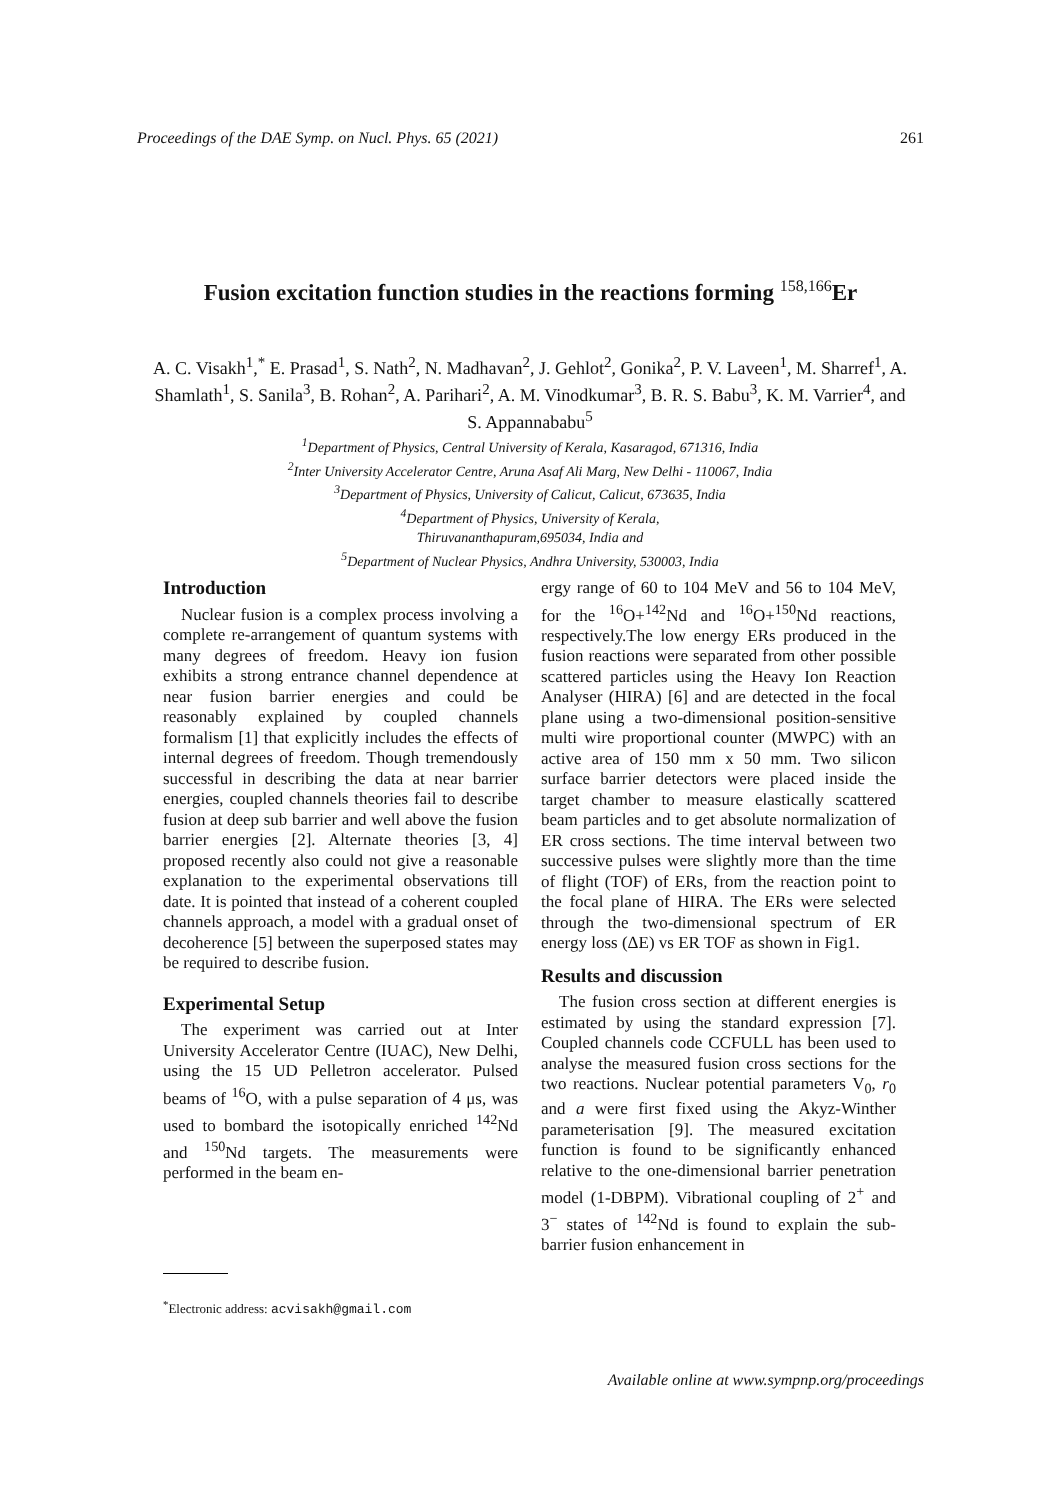Proceedings of the DAE Symp. on Nucl. Phys. 65 (2021) 261
Fusion excitation function studies in the reactions forming <sup>158,166</sup>Er
A. C. Visakh<sup>1</sup>,<sup>*</sup> E. Prasad<sup>1</sup>, S. Nath<sup>2</sup>, N. Madhavan<sup>2</sup>, J. Gehlot<sup>2</sup>, Gonika<sup>2</sup>, P. V. Laveen<sup>1</sup>, M. Sharref<sup>1</sup>, A. Shamlath<sup>1</sup>, S. Sanila<sup>3</sup>, B. Rohan<sup>2</sup>, A. Parihari<sup>2</sup>, A. M. Vinodkumar<sup>3</sup>, B. R. S. Babu<sup>3</sup>, K. M. Varrier<sup>4</sup>, and S. Appannababu<sup>5</sup>
<sup>1</sup> Department of Physics, Central University of Kerala, Kasaragod, 671316, India
<sup>2</sup> Inter University Accelerator Centre, Aruna Asaf Ali Marg, New Delhi - 110067, India
<sup>3</sup> Department of Physics, University of Calicut, Calicut, 673635, India
<sup>4</sup> Department of Physics, University of Kerala,
Thiruvananthapuram,695034, India and
<sup>5</sup> Department of Nuclear Physics, Andhra University, 530003, India
Introduction
Nuclear fusion is a complex process involving a complete re-arrangement of quantum systems with many degrees of freedom. Heavy ion fusion exhibits a strong entrance channel dependence at near fusion barrier energies and could be reasonably explained by coupled channels formalism [1] that explicitly includes the effects of internal degrees of freedom. Though tremendously successful in describing the data at near barrier energies, coupled channels theories fail to describe fusion at deep sub barrier and well above the fusion barrier energies [2]. Alternate theories [3, 4] proposed recently also could not give a reasonable explanation to the experimental observations till date. It is pointed that instead of a coherent coupled channels approach, a model with a gradual onset of decoherence [5] between the superposed states may be required to describe fusion.
Experimental Setup
The experiment was carried out at Inter University Accelerator Centre (IUAC), New Delhi, using the 15 UD Pelletron accelerator. Pulsed beams of <sup>16</sup>O, with a pulse separation of 4 μs, was used to bombard the isotopically enriched <sup>142</sup>Nd and <sup>150</sup>Nd targets. The measurements were performed in the beam en-
<sup>*</sup> Electronic address: acvisakh@gmail.com
ergy range of 60 to 104 MeV and 56 to 104 MeV, for the <sup>16</sup>O+<sup>142</sup>Nd and <sup>16</sup>O+<sup>150</sup>Nd reactions, respectively.The low energy ERs produced in the fusion reactions were separated from other possible scattered particles using the Heavy Ion Reaction Analyser (HIRA) [6] and are detected in the focal plane using a two-dimensional position-sensitive multi wire proportional counter (MWPC) with an active area of 150 mm x 50 mm. Two silicon surface barrier detectors were placed inside the target chamber to measure elastically scattered beam particles and to get absolute normalization of ER cross sections. The time interval between two successive pulses were slightly more than the time of flight (TOF) of ERs, from the reaction point to the focal plane of HIRA. The ERs were selected through the two-dimensional spectrum of ER energy loss (ΔE) vs ER TOF as shown in Fig1.
Results and discussion
The fusion cross section at different energies is estimated by using the standard expression [7]. Coupled channels code CCFULL has been used to analyse the measured fusion cross sections for the two reactions. Nuclear potential parameters V<sub>0</sub>, r<sub>0</sub> and a were first fixed using the Akyz-Winther parameterisation [9]. The measured excitation function is found to be significantly enhanced relative to the one-dimensional barrier penetration model (1-DBPM). Vibrational coupling of 2<sup>+</sup> and 3<sup>−</sup> states of <sup>142</sup>Nd is found to explain the sub-barrier fusion enhancement in
Available online at www.sympnp.org/proceedings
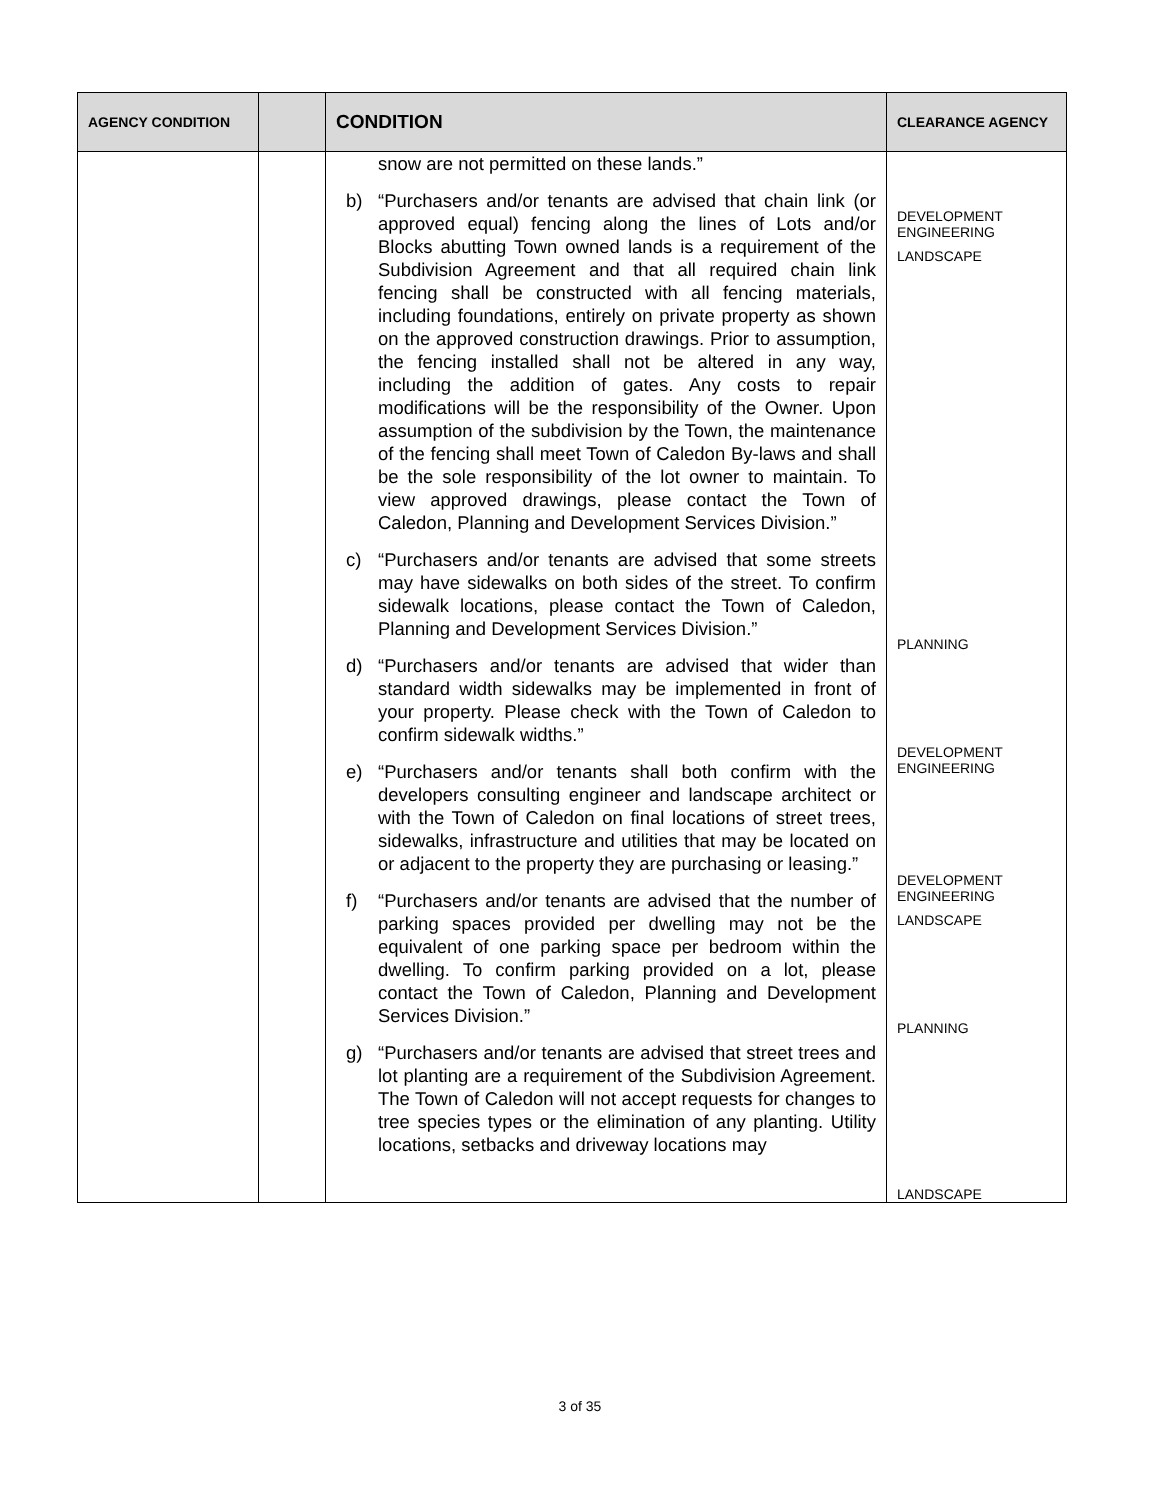| AGENCY CONDITION | | CONDITION | CLEARANCE AGENCY |
| --- | --- | --- | --- |
| | | snow are not permitted on these lands.” b) “Purchasers and/or tenants are advised that chain link (or approved equal) fencing along the lines of Lots and/or Blocks abutting Town owned lands is a requirement of the Subdivision Agreement and that all required chain link fencing shall be constructed with all fencing materials, including foundations, entirely on private property as shown on the approved construction drawings. Prior to assumption, the fencing installed shall not be altered in any way, including the addition of gates. Any costs to repair modifications will be the responsibility of the Owner. Upon assumption of the subdivision by the Town, the maintenance of the fencing shall meet Town of Caledon By-laws and shall be the sole responsibility of the lot owner to maintain. To view approved drawings, please contact the Town of Caledon, Planning and Development Services Division.” c) “Purchasers and/or tenants are advised that some streets may have sidewalks on both sides of the street. To confirm sidewalk locations, please contact the Town of Caledon, Planning and Development Services Division.” d) “Purchasers and/or tenants are advised that wider than standard width sidewalks may be implemented in front of your property. Please check with the Town of Caledon to confirm sidewalk widths.” e) “Purchasers and/or tenants shall both confirm with the developers consulting engineer and landscape architect or with the Town of Caledon on final locations of street trees, sidewalks, infrastructure and utilities that may be located on or adjacent to the property they are purchasing or leasing.” f) “Purchasers and/or tenants are advised that the number of parking spaces provided per dwelling may not be the equivalent of one parking space per bedroom within the dwelling. To confirm parking provided on a lot, please contact the Town of Caledon, Planning and Development Services Division.” g) “Purchasers and/or tenants are advised that street trees and lot planting are a requirement of the Subdivision Agreement. The Town of Caledon will not accept requests for changes to tree species types or the elimination of any planting. Utility locations, setbacks and driveway locations may | DEVELOPMENT ENGINEERING LANDSCAPE PLANNING DEVELOPMENT ENGINEERING DEVELOPMENT ENGINEERING LANDSCAPE PLANNING LANDSCAPE |
3 of 35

Aim of the exercise. Copy the records exactly; no image should appear in the result.

Exercise output.
Proceedings of the DAE Symp. on Nucl. Phys. 65 (2021) 261
Fusion excitation function studies in the reactions forming <sup>158,166</sup>Er
A. C. Visakh<sup>1</sup>,<sup>*</sup> E. Prasad<sup>1</sup>, S. Nath<sup>2</sup>, N. Madhavan<sup>2</sup>, J. Gehlot<sup>2</sup>, Gonika<sup>2</sup>, P. V. Laveen<sup>1</sup>, M. Sharref<sup>1</sup>, A. Shamlath<sup>1</sup>, S. Sanila<sup>3</sup>, B. Rohan<sup>2</sup>, A. Parihari<sup>2</sup>, A. M. Vinodkumar<sup>3</sup>, B. R. S. Babu<sup>3</sup>, K. M. Varrier<sup>4</sup>, and S. Appannababu<sup>5</sup>
<sup>1</sup> Department of Physics, Central University of Kerala, Kasaragod, 671316, India
<sup>2</sup> Inter University Accelerator Centre, Aruna Asaf Ali Marg, New Delhi - 110067, India
<sup>3</sup> Department of Physics, University of Calicut, Calicut, 673635, India
<sup>4</sup> Department of Physics, University of Kerala,
Thiruvananthapuram,695034, India and
<sup>5</sup> Department of Nuclear Physics, Andhra University, 530003, India
Introduction
Nuclear fusion is a complex process involving a complete re-arrangement of quantum systems with many degrees of freedom. Heavy ion fusion exhibits a strong entrance channel dependence at near fusion barrier energies and could be reasonably explained by coupled channels formalism [1] that explicitly includes the effects of internal degrees of freedom. Though tremendously successful in describing the data at near barrier energies, coupled channels theories fail to describe fusion at deep sub barrier and well above the fusion barrier energies [2]. Alternate theories [3, 4] proposed recently also could not give a reasonable explanation to the experimental observations till date. It is pointed that instead of a coherent coupled channels approach, a model with a gradual onset of decoherence [5] between the superposed states may be required to describe fusion.
Experimental Setup
The experiment was carried out at Inter University Accelerator Centre (IUAC), New Delhi, using the 15 UD Pelletron accelerator. Pulsed beams of <sup>16</sup>O, with a pulse separation of 4 μs, was used to bombard the isotopically enriched <sup>142</sup>Nd and <sup>150</sup>Nd targets. The measurements were performed in the beam en-
<sup>*</sup> Electronic address: acvisakh@gmail.com
ergy range of 60 to 104 MeV and 56 to 104 MeV, for the <sup>16</sup>O+<sup>142</sup>Nd and <sup>16</sup>O+<sup>150</sup>Nd reactions, respectively.The low energy ERs produced in the fusion reactions were separated from other possible scattered particles using the Heavy Ion Reaction Analyser (HIRA) [6] and are detected in the focal plane using a two-dimensional position-sensitive multi wire proportional counter (MWPC) with an active area of 150 mm x 50 mm. Two silicon surface barrier detectors were placed inside the target chamber to measure elastically scattered beam particles and to get absolute normalization of ER cross sections. The time interval between two successive pulses were slightly more than the time of flight (TOF) of ERs, from the reaction point to the focal plane of HIRA. The ERs were selected through the two-dimensional spectrum of ER energy loss (ΔE) vs ER TOF as shown in Fig1.
Results and discussion
The fusion cross section at different energies is estimated by using the standard expression [7]. Coupled channels code CCFULL has been used to analyse the measured fusion cross sections for the two reactions. Nuclear potential parameters V<sub>0</sub>, r<sub>0</sub> and a were first fixed using the Akyz-Winther parameterisation [9]. The measured excitation function is found to be significantly enhanced relative to the one-dimensional barrier penetration model (1-DBPM). Vibrational coupling of 2<sup>+</sup> and 3<sup>−</sup> states of <sup>142</sup>Nd is found to explain the sub-barrier fusion enhancement in
Available online at www.sympnp.org/proceedings
| AGENCY CONDITION | | CONDITION | CLEARANCE AGENCY |
| --- | --- | --- | --- |
| | | snow are not permitted on these lands.” b) “Purchasers and/or tenants are advised that chain link (or approved equal) fencing along the lines of Lots and/or Blocks abutting Town owned lands is a requirement of the Subdivision Agreement and that all required chain link fencing shall be constructed with all fencing materials, including foundations, entirely on private property as shown on the approved construction drawings. Prior to assumption, the fencing installed shall not be altered in any way, including the addition of gates. Any costs to repair modifications will be the responsibility of the Owner. Upon assumption of the subdivision by the Town, the maintenance of the fencing shall meet Town of Caledon By-laws and shall be the sole responsibility of the lot owner to maintain. To view approved drawings, please contact the Town of Caledon, Planning and Development Services Division.” c) “Purchasers and/or tenants are advised that some streets may have sidewalks on both sides of the street. To confirm sidewalk locations, please contact the Town of Caledon, Planning and Development Services Division.” d) “Purchasers and/or tenants are advised that wider than standard width sidewalks may be implemented in front of your property. Please check with the Town of Caledon to confirm sidewalk widths.” e) “Purchasers and/or tenants shall both confirm with the developers consulting engineer and landscape architect or with the Town of Caledon on final locations of street trees, sidewalks, infrastructure and utilities that may be located on or adjacent to the property they are purchasing or leasing.” f) “Purchasers and/or tenants are advised that the number of parking spaces provided per dwelling may not be the equivalent of one parking space per bedroom within the dwelling. To confirm parking provided on a lot, please contact the Town of Caledon, Planning and Development Services Division.” g) “Purchasers and/or tenants are advised that street trees and lot planting are a requirement of the Subdivision Agreement. The Town of Caledon will not accept requests for changes to tree species types or the elimination of any planting. Utility locations, setbacks and driveway locations may | DEVELOPMENT ENGINEERING LANDSCAPE PLANNING DEVELOPMENT ENGINEERING DEVELOPMENT ENGINEERING LANDSCAPE PLANNING LANDSCAPE |
3 of 35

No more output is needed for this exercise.